- Pieczonogi Location within Poland
- Coordinates: 50°27′40″N 20°59′50″E﻿ / ﻿50.46111°N 20.99722°E
- Country: Poland
- Voivodeship: Świętokrzyskie
- County: Staszów
- Gmina: Oleśnica
- Sołectwo: Pieczonogi
- Elevation: 199.3 m (654 ft)

Population (31 December 2009 at Census)
- • Total: ▲433
- Time zone: UTC+1 (CET)
- • Summer (DST): UTC+2 (CEST)
- Postal code: 28-220
- Area code: +48 41
- Car plates: TSZ

= Pieczonogi, Świętokrzyskie Voivodeship =

Pieczonogi is a village in the administrative district of Gmina Oleśnica, within Staszów County, Świętokrzyskie Voivodeship, in south-central Poland.
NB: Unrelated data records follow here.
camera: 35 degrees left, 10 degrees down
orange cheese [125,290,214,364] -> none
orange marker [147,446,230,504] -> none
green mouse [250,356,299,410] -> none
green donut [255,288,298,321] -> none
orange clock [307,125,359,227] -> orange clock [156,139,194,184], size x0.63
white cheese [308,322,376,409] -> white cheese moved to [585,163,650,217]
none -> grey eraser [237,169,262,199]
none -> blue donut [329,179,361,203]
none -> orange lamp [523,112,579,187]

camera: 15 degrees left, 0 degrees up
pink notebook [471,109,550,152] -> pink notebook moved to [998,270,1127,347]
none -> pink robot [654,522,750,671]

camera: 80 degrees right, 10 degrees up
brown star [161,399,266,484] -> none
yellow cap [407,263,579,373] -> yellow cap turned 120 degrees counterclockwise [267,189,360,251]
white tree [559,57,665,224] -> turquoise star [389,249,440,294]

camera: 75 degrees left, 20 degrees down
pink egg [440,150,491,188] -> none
It lies approximately 5 km west of Oleśnica, 17 km south-west of Staszów, and 55 km south-east of the regional capital Kielce.

==Name==
The toponym of the village comes from the Pechenegs, a semi-nomadic Turkic people who settled in the area during the time of the Piast dynasty. The Pechenegs in this area may have come as military settlers or may have simply been herders. They also lent their name to Pieczonogi, Lesser Poland Voivodeship and Pieczonóg-Gacki, a village near Szydłów.